Lyonpo Chenkyab Dorji is a Bhutanese diplomat. He had been the secretary-general of the South Asian Association for Regional Cooperation from March 1, 2005 to February 29, 2008.

==Biography==

===Early life===

Born in 1943 in Haa District of western Bhutan, H.E. Mr. Chenkyab Dorji graduated in Forestry from Dehradun, India in 1963. He then completed his master's in forestry science from Forestry Research Institute, Dehradun in 1967. Subsequently, he had undertaken training at various world-renowned institutions, including the Swiss Technical Institute in Zurich, Switzerland, and the Wood Technology and Transport in Austria. He is a pioneer forester.

===Political life===

Mr. Dorji joined the civil service of Bhutan in 1961 in the Department of Forests and later served as the first Director until 1984. From 1983 to 1985 he served as Director of the Board of International Center for Integrated Mountain Development (ICIMOD), which is located in Kathmandu, Nepal.

In 1984, he was appointed as the Joint Secretary of the Department of Trade, Commerce, and Industry and Mines of Bhutan. A year later, he was promoted to Secretary of the Ministry of Trade, Industries and Forests. In 1986, he served both as the Secretary, National Planning Commission and Secretary, Department of Agriculture.

He held the office of the Vice-chairman and Deputy Minister of Planning Commission (independent charge) during the period of 1988-1991. He was then elevated to the post of Cabinet Minister for Planning and served as its Chairman from 1991 through 1998. He also served as Chairman of the National Environment Commission from 1992 to 1998. During his Chairmanship of above Commissions, two key documents were prepared and published i.e. Bhutan 2020 – A vision for peace, prosperity and happiness 1996, and the Middle Path – National Environment Strategy for Bhutan.

==Recognition==

Mr. Dorji also served as Member of several key institutions of Royal Government of Bhutan. He was conferred a number of awards in recognition of his outstanding contributions during his career.

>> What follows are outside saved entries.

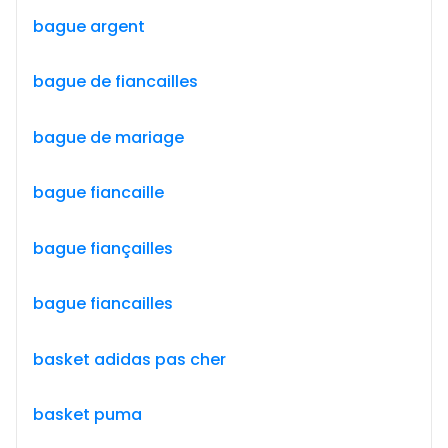
bague argent
bague de fiancailles
bague de mariage
bague fiancaille
bague fiançailles
bague fiancailles
basket adidas pas cher
basket puma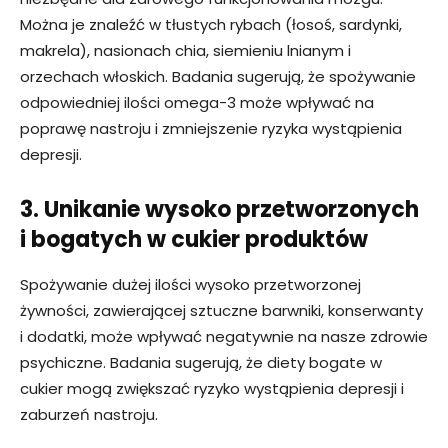
Można je znaleźć w tłustych rybach (łosoś, sardynki,
makrela), nasionach chia, siemieniu lnianym i
orzechach włoskich. Badania sugerują, że spożywanie
odpowiedniej ilości omega-3 może wpływać na
poprawę nastroju i zmniejszenie ryzyka wystąpienia
depresji.
3. Unikanie wysoko przetworzonych
i bogatych w cukier produktów
Spożywanie dużej ilości wysoko przetworzonej
żywności, zawierającej sztuczne barwniki, konserwanty
i dodatki, może wpływać negatywnie na nasze zdrowie
psychiczne. Badania sugerują, że diety bogate w
cukier mogą zwiększać ryzyko wystąpienia depresji i
zaburzeń nastroju.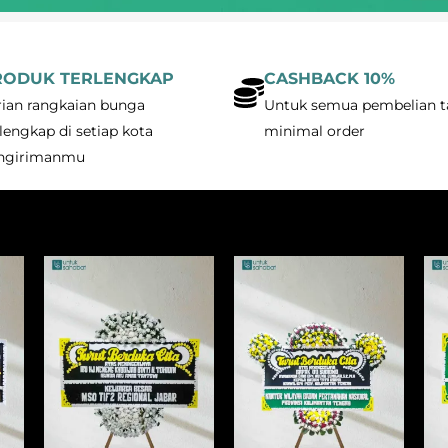
RODUK TERLENGKAP
CASHBACK 10%
rian rangkaian bunga
Untuk semua pembelian t
lengkap di setiap kota
minimal order
ngirimanmu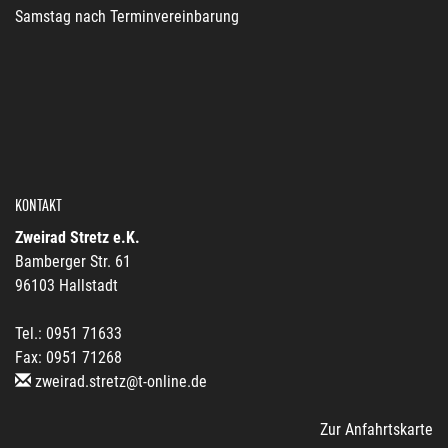
Samstag nach Terminvereinbarung
KONTAKT
Zweirad Stretz e.K.
Bamberger Str. 61
96103 Hallstadt
Tel.: 0951 71633
Fax: 0951 71268
zweirad.stretz@t-online.de
Zur Anfahrtskarte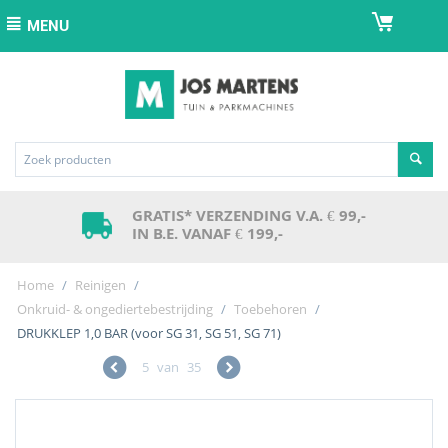
MENU
GRATIS* VERZENDING V.A. € 99,-
IN B.E. VANAF € 199,-
Home
/
Reinigen
/
Onkruid- & ongediertebestrijding
/
Toebehoren
/
DRUKKLEP 1,0 BAR (voor SG 31, SG 51, SG 71)
5
van
35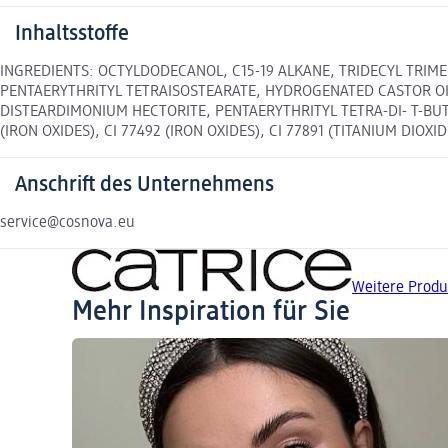
Inhaltsstoffe
INGREDIENTS: OCTYLDODECANOL, C15-19 ALKANE, TRIDECYL TRIMEL
PENTAERYTHRITYL TETRAISOSTEARATE, HYDROGENATED CASTOR OIL
DISTEARDIMONIUM HECTORITE, PENTAERYTHRITYL TETRA-DI- T-BUT
(IRON OXIDES), CI 77492 (IRON OXIDES), CI 77891 (TITANIUM DIOXID
Anschrift des Unternehmens
service@cosnova.eu
Weitere Produ
Mehr Inspiration für Sie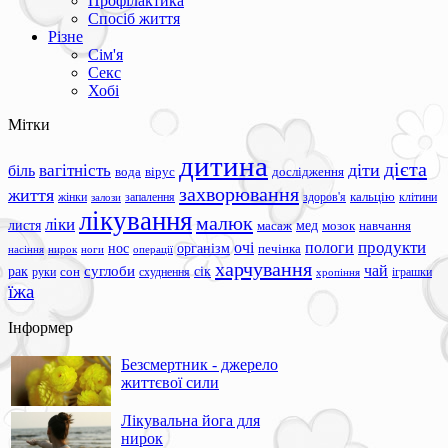
Профілактика
Спосіб життя
Різне
Сім'я
Секс
Хобі
Мітки
дитина
дієта
вагітність
діти
біль
вода
вірус
дослідження
захворювання
життя
жінки
запалення
здоров'я
кальцію
клітини
залози
лікування
малюк
ліки
листя
мед
масаж
мозок
навчання
продукти
очі
пологи
нос
організм
печінка
ноги
операції
насіння
нирок
харчування
чай
суглоби
сік
рак
сон
руки
схуднення
іграшки
хропіння
їжа
Інформер
Безсмертник - джерело
життєвої сили
Лікувальна йога для
нирок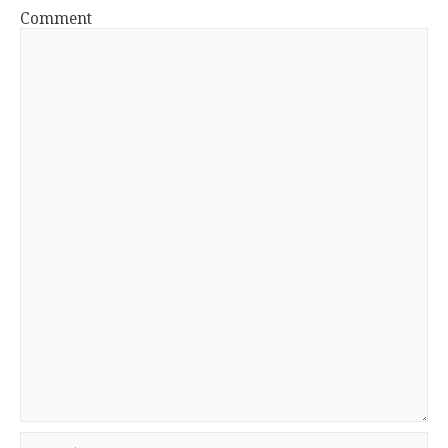
Comment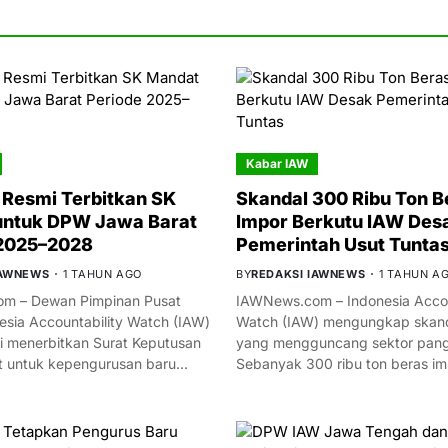
Kabar IAW
Resmi Terbitkan SK
Skandal 300 Ribu Ton B
untuk DPW Jawa Barat
Impor Berkutu IAW Des
 2025–2028
Pemerintah Usut Tunta
IAWNEWS
1 TAHUN AGO
BY
REDAKSI IAWNEWS
1 TAHUN A
m – Dewan Pimpinan Pusat
IAWNews.com – Indonesia Accou
esia Accountability Watch (IAW)
Watch (IAW) mengungkap skand
i menerbitkan Surat Keputusan
yang mengguncang sektor panga
t untuk kepengurusan baru…
Sebanyak 300 ribu ton beras i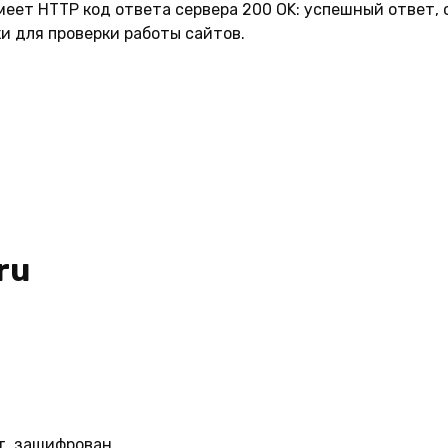
 имеет HTTP код ответа сервера 200 OK: успешный ответ,
и для проверки работы сайтов.
ru
т, зашифрован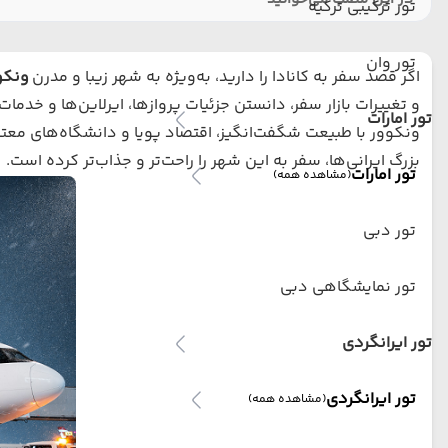
تور ترکیبی ترکیه
تور وان
اگر قصد سفر به کانادا را دارید، به‌ویژه به شهر زیبا و مدرن
ونکو
و تغییرات بازار سفر، دانستن جزئیات پروازها، ایرلاین‌ها و خدم
تور امارات
ونکوور با طبیعت شگفت‌انگیز، اقتصاد پویا و دانشگاه‌های معتبر
بزرگ ایرانی‌ها، سفر به این شهر را راحت‌تر و جذاب‌تر کرده است.
تور امارات
(مشاهده همه)
تور دبی
تور نمایشگاهی دبی
تور ایرانگردی
تور ایرانگردی
(مشاهده همه)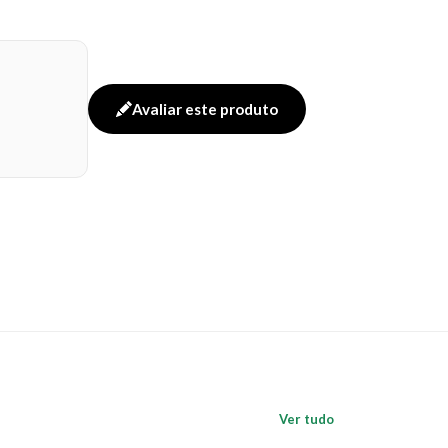
Avaliar este produto
Ver tudo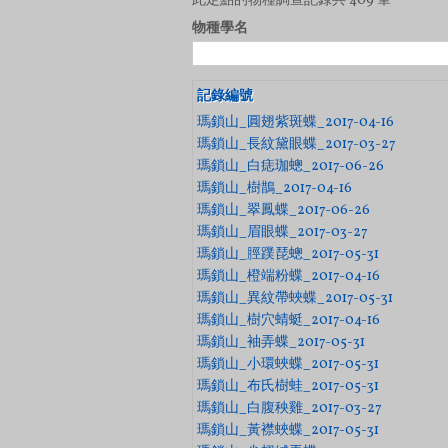
此定點的物種調查記錄共 409 筆
物種學名
記錄編號
瑪鎖山_圓翅紫斑蝶_2017-04-16
瑪鎖山_長紋黛眼蝶_2017-03-27
瑪鎖山_白痣珈蟌_2017-06-26
瑪鎖山_樹鵲_2017-04-16
瑪鎖山_翠鳳蝶_2017-06-26
瑪鎖山_眉眼蝶_2017-03-27
瑪鎖山_脛蹼琵蟌_2017-05-31
瑪鎖山_橙端粉蝶_2017-04-16
瑪鎖山_異紋帶蛺蝶_2017-05-31
瑪鎖山_樹穴蜻蜓_2017-04-16
瑪鎖山_袖弄蝶_2017-05-31
瑪鎖山_小環蛺蝶_2017-05-31
瑪鎖山_布氏樹蛙_2017-05-31
瑪鎖山_白腹秧雞_2017-03-27
瑪鎖山_黃襟蛺蝶_2017-05-31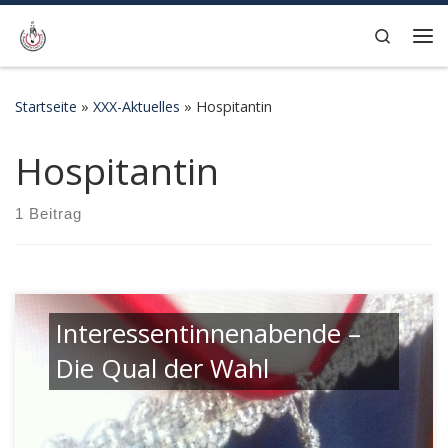
Zum Inhalt springen
Search
Me
Startseite
»
XXX-Aktuelles
»
Hospitantin
Hospitantin
1 Beitrag
Interessentinnenabende –
Die Qual der Wahl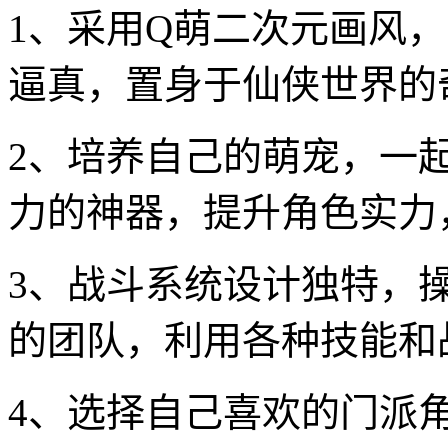
1、采用Q萌二次元画风
逼真，置身于仙侠世界的
2、培养自己的萌宠，一
力的神器，提升角色实力
3、战斗系统设计独特，
的团队，利用各种技能和
4、选择自己喜欢的门派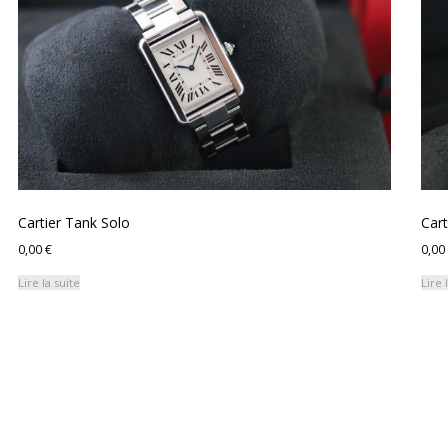
ancien
Cartier Tank Solo
Car
0,00
€
0,00
Lire la suite
Lire 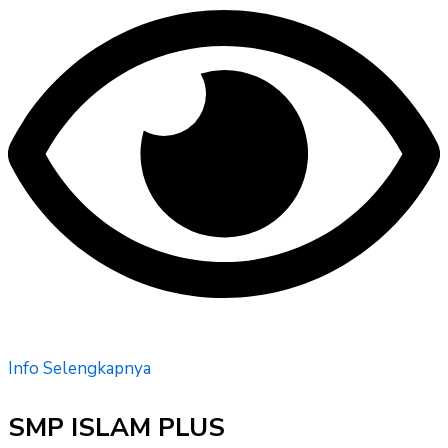
Info Selengkapnya
SMP ISLAM PLUS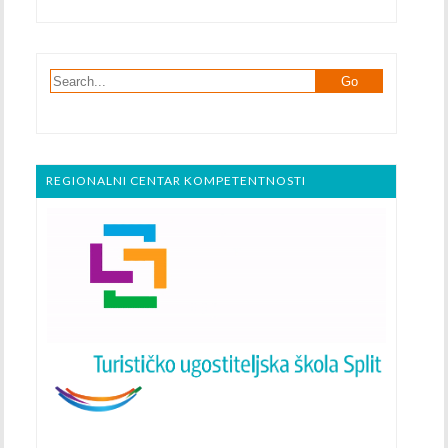
REGIONALNI CENTAR KOMPETENTNOSTI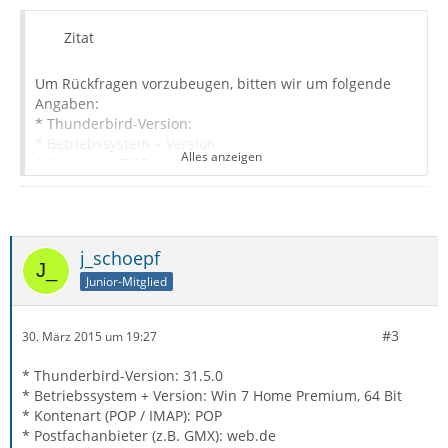
Zitat
Um Rückfragen vorzubeugen, bitten wir um folgende
Angaben:
* Thunderbird-Version:
* Betriebssystem + Version:
Alles anzeigen
* Kontenart (POP / IMAP):
* Postfachanbieter (z.B. GMX):
* Eingesetzte Antivirensoftware:
* Firewall (Betriebssystem-intern/Externe Software):
j_schoepf
Junior-Mitglied
#3
30. März 2015 um 19:27
* Thunderbird-Version: 31.5.0
* Betriebssystem + Version: Win 7 Home Premium, 64 Bit
* Kontenart (POP / IMAP): POP
* Postfachanbieter (z.B. GMX): web.de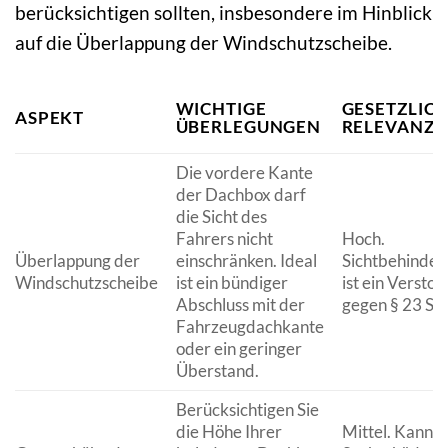
berücksichtigen sollten, insbesondere im Hinblick
auf die Überlappung der Windschutzscheibe.
WICHTIGE
GESETZLIC
ASPEKT
ÜBERLEGUNGEN
RELEVANZ
Die vordere Kante
der Dachbox darf
die Sicht des
Fahrers nicht
Hoch.
Überlappung der
einschränken. Ideal
Sichtbehinder
Windschutzscheibe
ist ein bündiger
ist ein Verstoß
Abschluss mit der
gegen § 23 St
Fahrzeugdachkante
oder ein geringer
Überstand.
Berücksichtigen Sie
die Höhe Ihrer
Mittel. Kann z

Prior to joining the SAARC Secretariat, Mr. Dorji served as Bhutan’s first resident Ambassador to Thailand at the Royal Bhutanese Embassy in Bangkok. He was concurrently accredited as Ambassador to Singapore, Australia and was also responsible for Bhutan’s relations with other South East Asian Countries.

Dorji has to his credit two titles published i.e. The National Forest Policy (1974), and The Bhutan Forest Act (1969).

==Achievements==

Dorji was the first Secretary General of SAARC who comes from Bhutan. It may be added that during the first cycle, Bhutan did not nominate a dignitary for the same position.

== Honours ==
- Bhutan :
  - The Royal Red Scarf (1975).
  - The Royal Orange Scarf (1991).
  - Member of the Royal Order of Bhutan (17 December 2017).